▶ Record extracts:
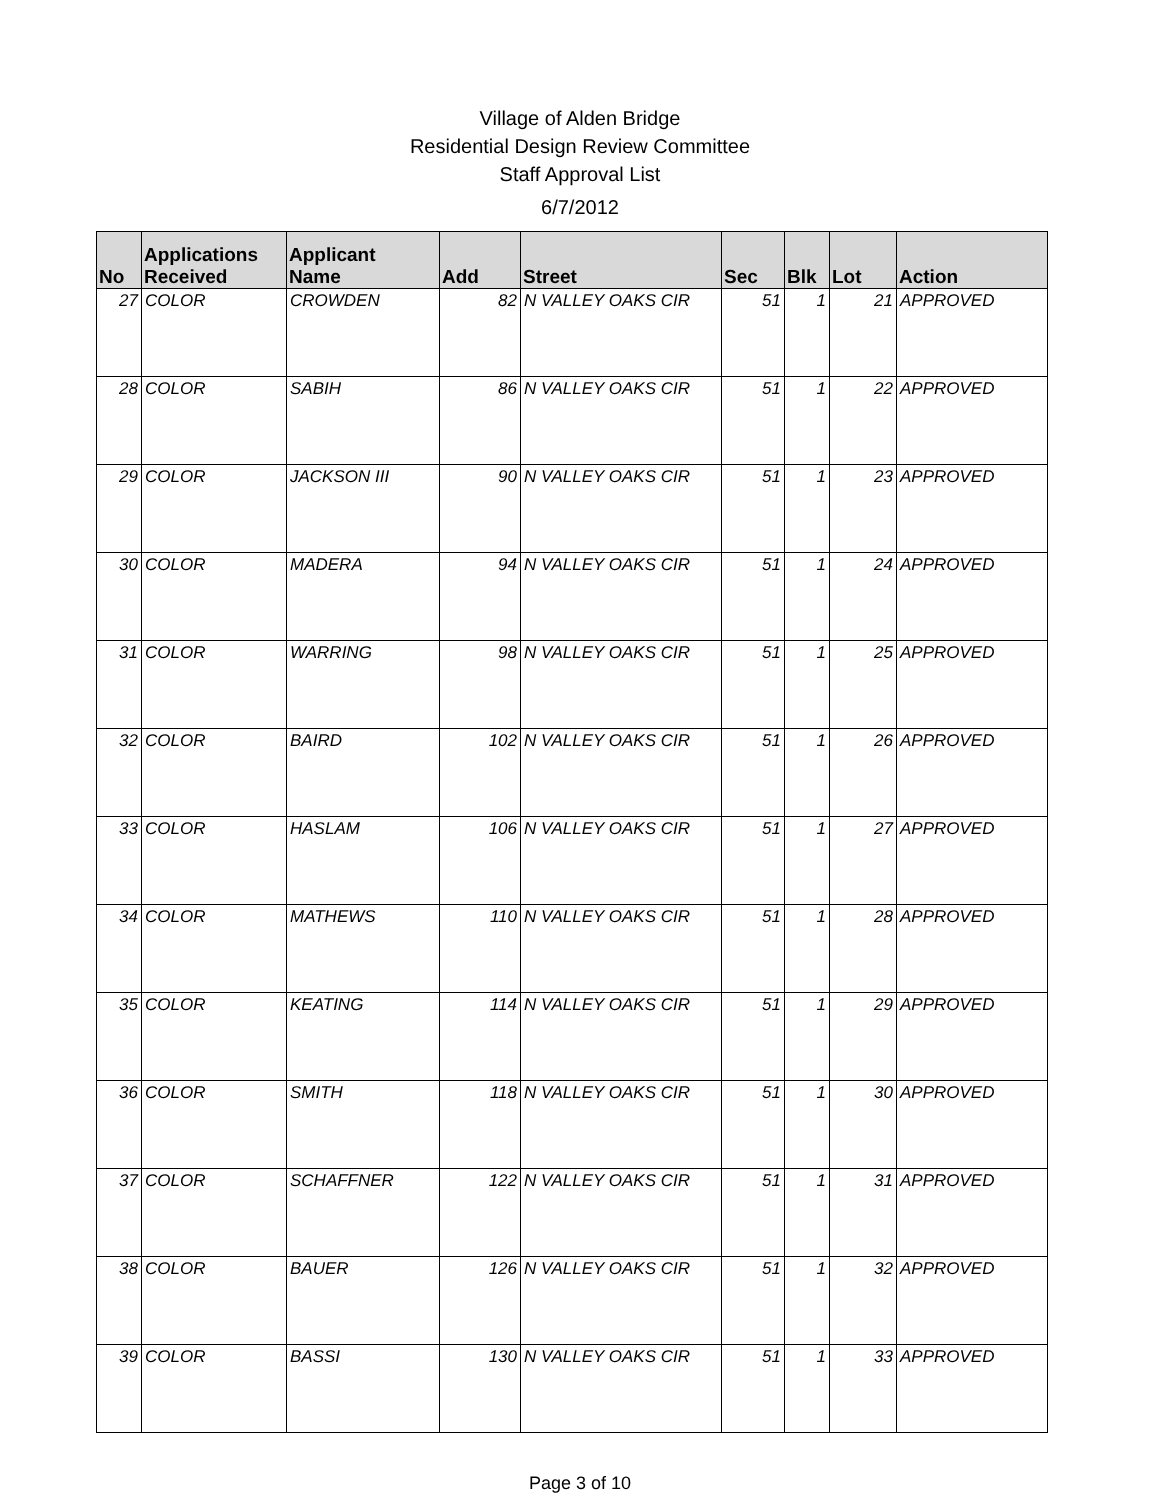Village of Alden Bridge
Residential Design Review Committee
Staff Approval List
6/7/2012
| No | Applications Received | Applicant Name | Add | Street | Sec | Blk | Lot | Action |
| --- | --- | --- | --- | --- | --- | --- | --- | --- |
| 27 | COLOR | CROWDEN | 82 | N VALLEY OAKS CIR | 51 | 1 | 21 | APPROVED |
| 28 | COLOR | SABIH | 86 | N VALLEY OAKS CIR | 51 | 1 | 22 | APPROVED |
| 29 | COLOR | JACKSON III | 90 | N VALLEY OAKS CIR | 51 | 1 | 23 | APPROVED |
| 30 | COLOR | MADERA | 94 | N VALLEY OAKS CIR | 51 | 1 | 24 | APPROVED |
| 31 | COLOR | WARRING | 98 | N VALLEY OAKS CIR | 51 | 1 | 25 | APPROVED |
| 32 | COLOR | BAIRD | 102 | N VALLEY OAKS CIR | 51 | 1 | 26 | APPROVED |
| 33 | COLOR | HASLAM | 106 | N VALLEY OAKS CIR | 51 | 1 | 27 | APPROVED |
| 34 | COLOR | MATHEWS | 110 | N VALLEY OAKS CIR | 51 | 1 | 28 | APPROVED |
| 35 | COLOR | KEATING | 114 | N VALLEY OAKS CIR | 51 | 1 | 29 | APPROVED |
| 36 | COLOR | SMITH | 118 | N VALLEY OAKS CIR | 51 | 1 | 30 | APPROVED |
| 37 | COLOR | SCHAFFNER | 122 | N VALLEY OAKS CIR | 51 | 1 | 31 | APPROVED |
| 38 | COLOR | BAUER | 126 | N VALLEY OAKS CIR | 51 | 1 | 32 | APPROVED |
| 39 | COLOR | BASSI | 130 | N VALLEY OAKS CIR | 51 | 1 | 33 | APPROVED |
Page 3 of 10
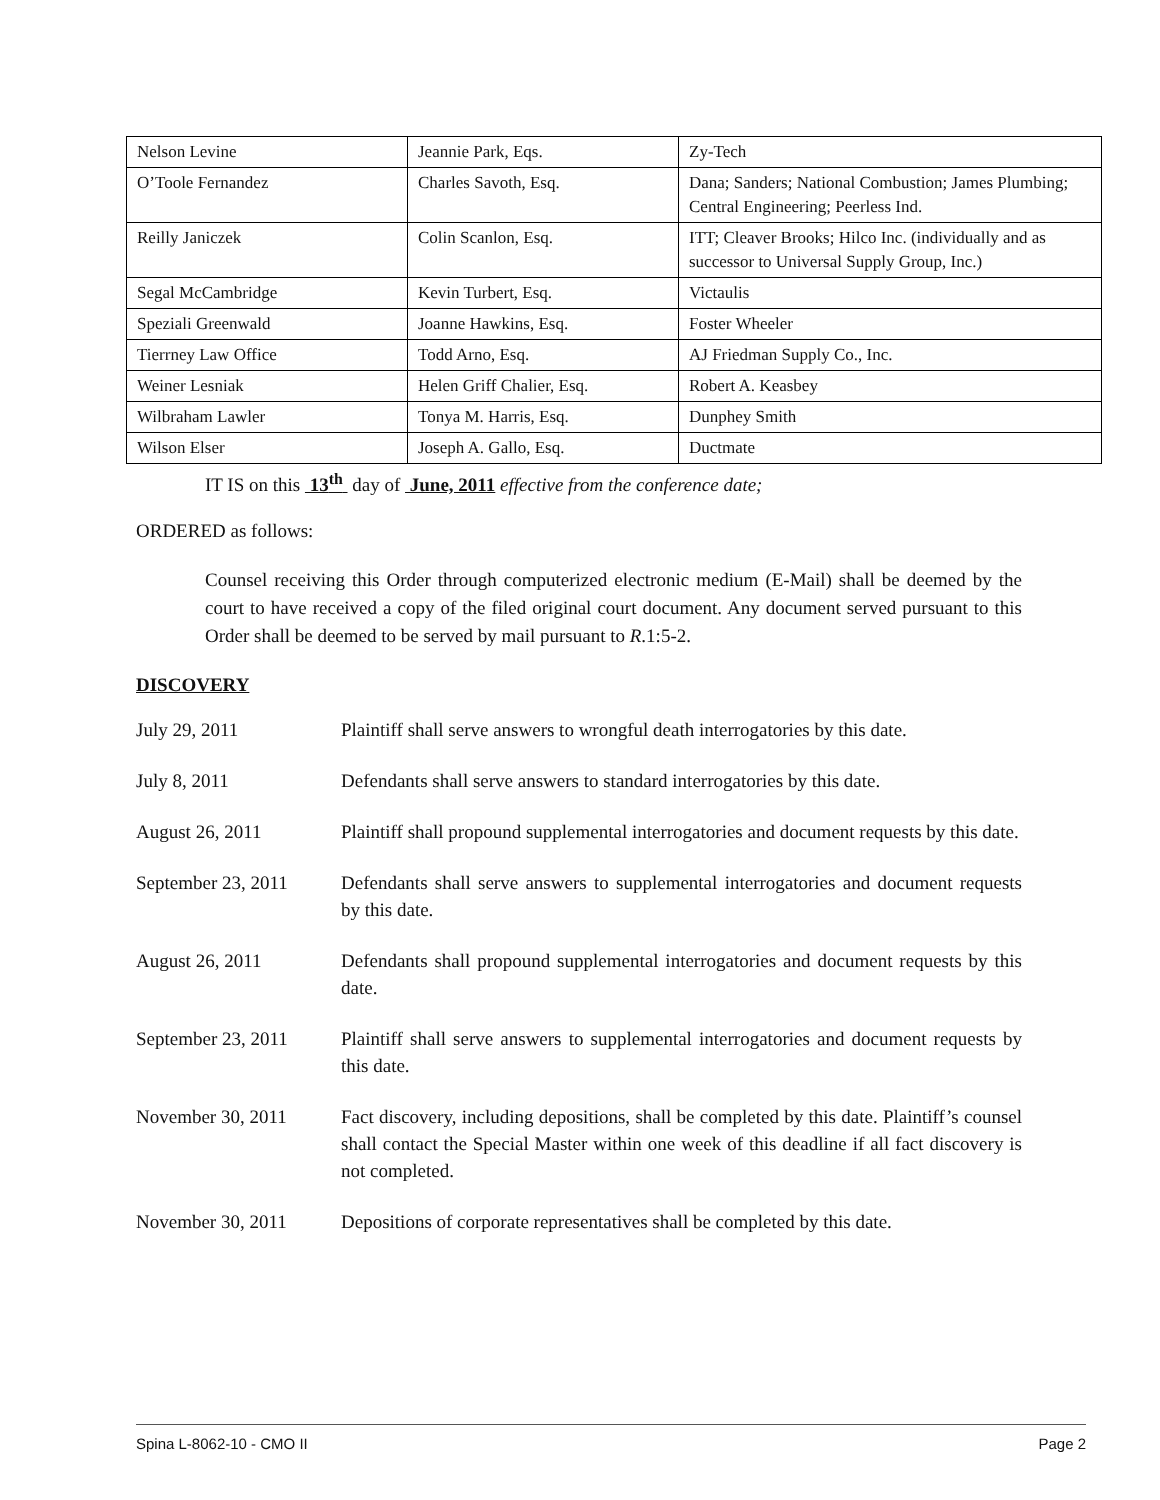| Nelson Levine | Jeannie Park, Eqs. | Zy-Tech |
| O’Toole Fernandez | Charles Savoth, Esq. | Dana; Sanders; National Combustion; James Plumbing; Central Engineering; Peerless Ind. |
| Reilly Janiczek | Colin Scanlon, Esq. | ITT; Cleaver Brooks; Hilco Inc. (individually and as successor to Universal Supply Group, Inc.) |
| Segal McCambridge | Kevin Turbert, Esq. | Victaulis |
| Speziali Greenwald | Joanne Hawkins, Esq. | Foster Wheeler |
| Tierrney Law Office | Todd Arno, Esq. | AJ Friedman Supply Co., Inc. |
| Weiner Lesniak | Helen Griff Chalier, Esq. | Robert A. Keasbey |
| Wilbraham Lawler | Tonya M. Harris, Esq. | Dunphey Smith |
| Wilson Elser | Joseph A. Gallo, Esq. | Ductmate |
IT IS on this 13<sup>th</sup> day of June, 2011 effective from the conference date;
ORDERED as follows:
Counsel receiving this Order through computerized electronic medium (E-Mail) shall be deemed by the court to have received a copy of the filed original court document. Any document served pursuant to this Order shall be deemed to be served by mail pursuant to R.1:5-2.
DISCOVERY
July 29, 2011 Plaintiff shall serve answers to wrongful death interrogatories by this date.
July 8, 2011 Defendants shall serve answers to standard interrogatories by this date.
August 26, 2011 Plaintiff shall propound supplemental interrogatories and document requests by this date.
September 23, 2011
Defendants shall serve answers to supplemental interrogatories and document requests by this date.
August 26, 2011 Defendants shall propound supplemental interrogatories and document requests by this date.
September 23, 2011
Plaintiff shall serve answers to supplemental interrogatories and document requests by this date.
November 30, 2011 Fact discovery, including depositions, shall be completed by this date. Plaintiff’s counsel shall contact the Special Master within one week of this deadline if all fact discovery is not completed.
November 30, 2011 Depositions of corporate representatives shall be completed by this date.
Spina L-8062-10 - CMO II Page 2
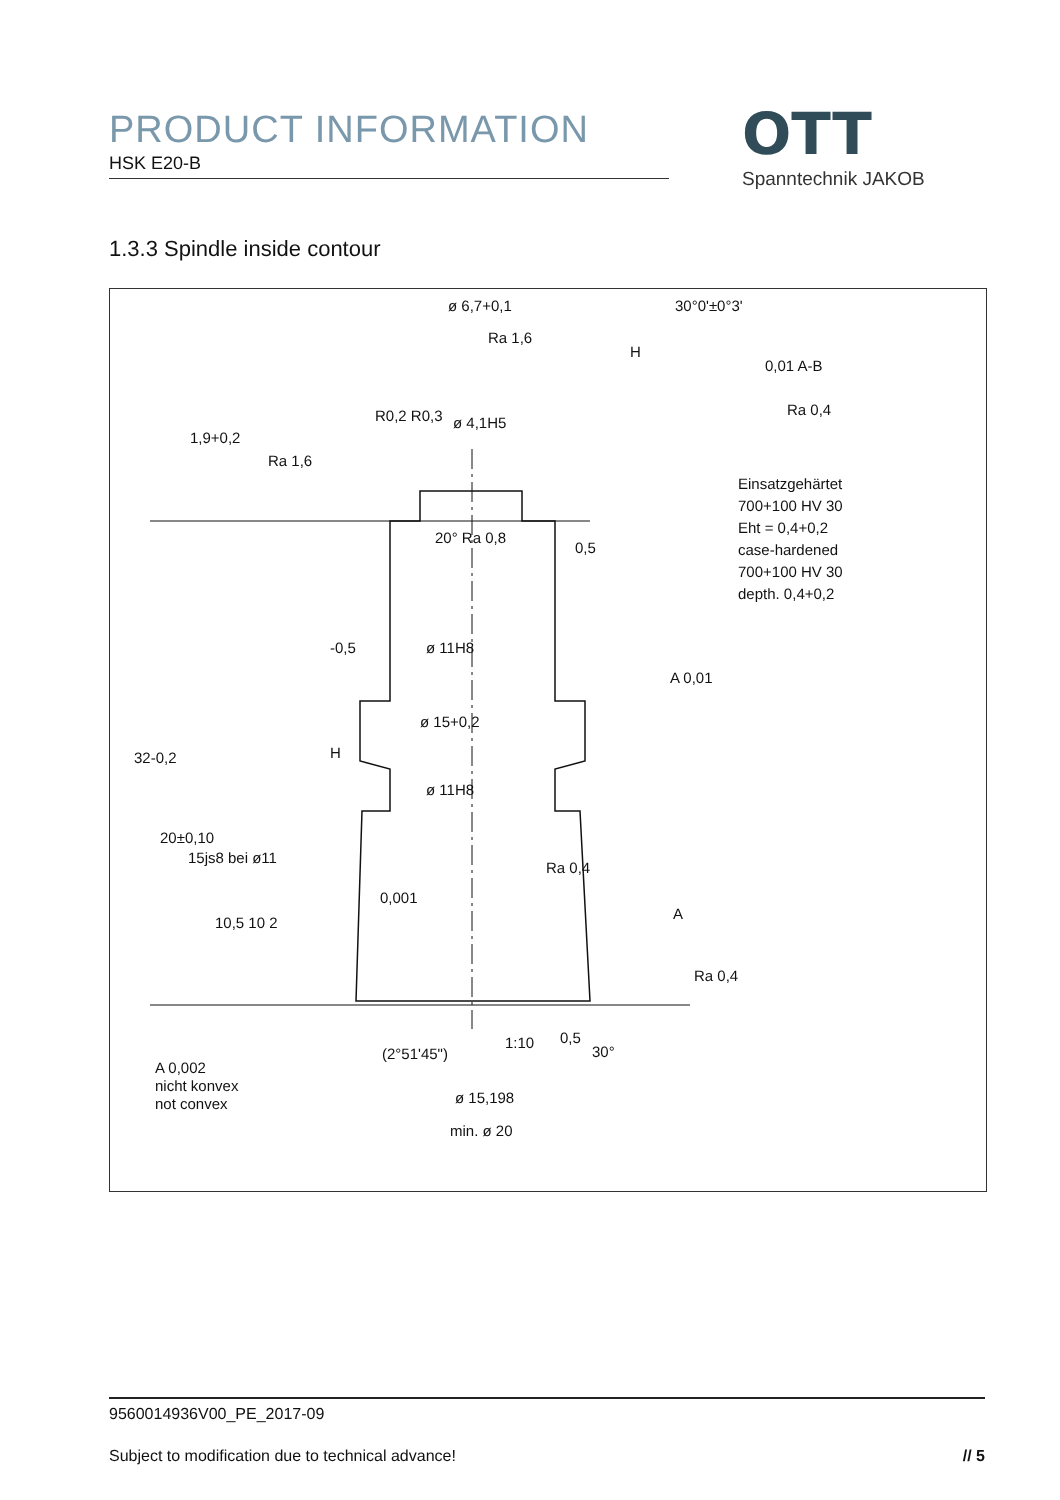PRODUCT INFORMATION
HSK E20-B
OTT
Spanntechnik JAKOB
1.3.3 Spindle inside contour
ø 6,7+0,1 30°0'±0°3'
H
0,01 A-B
Ra 0,4
ø 4,1H5
Ra 1,6
1,9+0,2
R0,2 R0,3
Ra 1,6
Einsatzgehärtet
700+100 HV 30
Eht = 0,4+0,2
case-hardened
700+100 HV 30
depth. 0,4+0,2
20° Ra 0,8
0,5
-0,5 ø 11H8
A 0,01
ø 15+0,2
H
32-0,2
ø 11H8
20±0,10
15js8 bei ø11
0,001
Ra 0,4
A
10,5 10 2
Ra 0,4
1:10 0,5
30°
(2°51'45")
ø 15,198
min. ø 20
A 0,002
nicht konvex
not convex
9560014936V00_PE_2017-09
Subject to modification due to technical advance! // 5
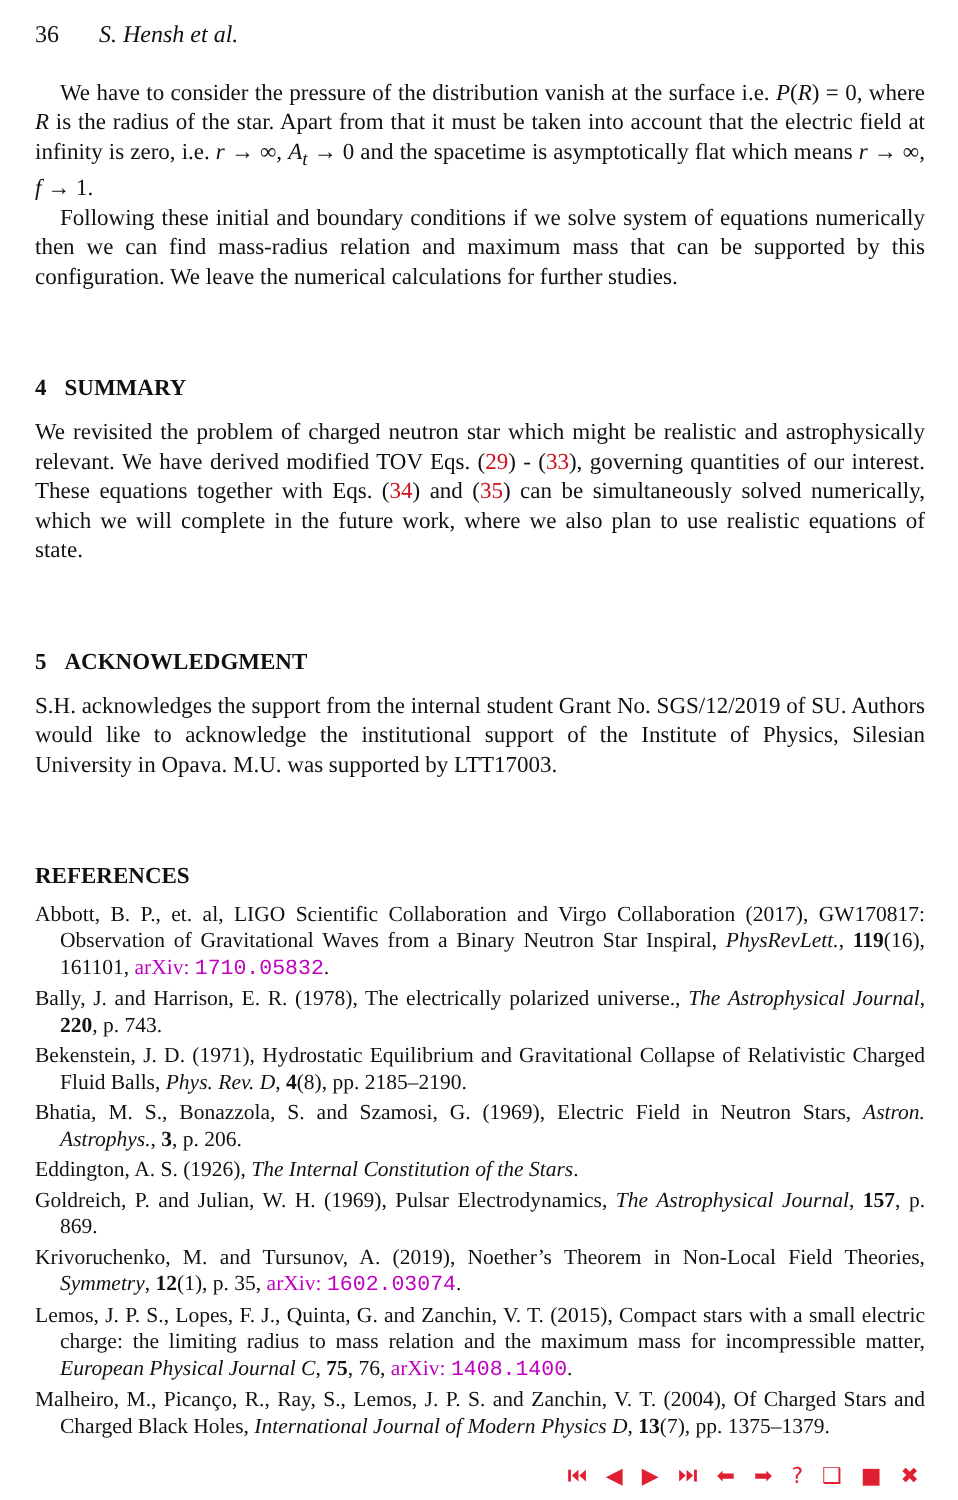36 S. Hensh et al.
We have to consider the pressure of the distribution vanish at the surface i.e. P(R) = 0, where R is the radius of the star. Apart from that it must be taken into account that the electric field at infinity is zero, i.e. r → ∞, A<sub>t</sub> → 0 and the spacetime is asymptotically flat which means r → ∞, f → 1.
Following these initial and boundary conditions if we solve system of equations numerically then we can find mass-radius relation and maximum mass that can be supported by this configuration. We leave the numerical calculations for further studies.
4 SUMMARY
We revisited the problem of charged neutron star which might be realistic and astrophysically relevant. We have derived modified TOV Eqs. (29) - (33), governing quantities of our interest. These equations together with Eqs. (34) and (35) can be simultaneously solved numerically, which we will complete in the future work, where we also plan to use realistic equations of state.
5 ACKNOWLEDGMENT
S.H. acknowledges the support from the internal student Grant No. SGS/12/2019 of SU. Authors would like to acknowledge the institutional support of the Institute of Physics, Silesian University in Opava. M.U. was supported by LTT17003.
REFERENCES
Abbott, B. P., et. al, LIGO Scientific Collaboration and Virgo Collaboration (2017), GW170817: Observation of Gravitational Waves from a Binary Neutron Star Inspiral, PhysRevLett., 119(16), 161101, arXiv: 1710.05832.
Bally, J. and Harrison, E. R. (1978), The electrically polarized universe., The Astrophysical Journal, 220, p. 743.
Bekenstein, J. D. (1971), Hydrostatic Equilibrium and Gravitational Collapse of Relativistic Charged Fluid Balls, Phys. Rev. D, 4(8), pp. 2185–2190.
Bhatia, M. S., Bonazzola, S. and Szamosi, G. (1969), Electric Field in Neutron Stars, Astron. Astrophys., 3, p. 206.
Eddington, A. S. (1926), The Internal Constitution of the Stars.
Goldreich, P. and Julian, W. H. (1969), Pulsar Electrodynamics, The Astrophysical Journal, 157, p. 869.
Krivoruchenko, M. and Tursunov, A. (2019), Noether’s Theorem in Non-Local Field Theories, Symmetry, 12(1), p. 35, arXiv: 1602.03074.
Lemos, J. P. S., Lopes, F. J., Quinta, G. and Zanchin, V. T. (2015), Compact stars with a small electric charge: the limiting radius to mass relation and the maximum mass for incompressible matter, European Physical Journal C, 75, 76, arXiv: 1408.1400.
Malheiro, M., Picanço, R., Ray, S., Lemos, J. P. S. and Zanchin, V. T. (2004), Of Charged Stars and Charged Black Holes, International Journal of Modern Physics D, 13(7), pp. 1375–1379.
⏮ ◀ ▶ ⏭ ⬅ ➡ ? ❑ ■ ✖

▶ Instructions for the task: Return exactly the lines of the material above, starting at the line containing "Einsatzgehärtet" and finishing at the line containing "5 ACKNOWLEDGMENT", without any pictures.

▶ Result:
Einsatzgehärtet
700+100 HV 30
Eht = 0,4+0,2
case-hardened
700+100 HV 30
depth. 0,4+0,2
20° Ra 0,8
0,5
-0,5 ø 11H8
A 0,01
ø 15+0,2
H
32-0,2
ø 11H8
20±0,10
15js8 bei ø11
0,001
Ra 0,4
A
10,5 10 2
Ra 0,4
1:10 0,5
30°
(2°51'45")
ø 15,198
min. ø 20
A 0,002
nicht konvex
not convex
9560014936V00_PE_2017-09
Subject to modification due to technical advance! // 5
36 S. Hensh et al.
We have to consider the pressure of the distribution vanish at the surface i.e. P(R) = 0, where R is the radius of the star. Apart from that it must be taken into account that the electric field at infinity is zero, i.e. r → ∞, A<sub>t</sub> → 0 and the spacetime is asymptotically flat which means r → ∞, f → 1.
Following these initial and boundary conditions if we solve system of equations numerically then we can find mass-radius relation and maximum mass that can be supported by this configuration. We leave the numerical calculations for further studies.
4 SUMMARY
We revisited the problem of charged neutron star which might be realistic and astrophysically relevant. We have derived modified TOV Eqs. (29) - (33), governing quantities of our interest. These equations together with Eqs. (34) and (35) can be simultaneously solved numerically, which we will complete in the future work, where we also plan to use realistic equations of state.
5 ACKNOWLEDGMENT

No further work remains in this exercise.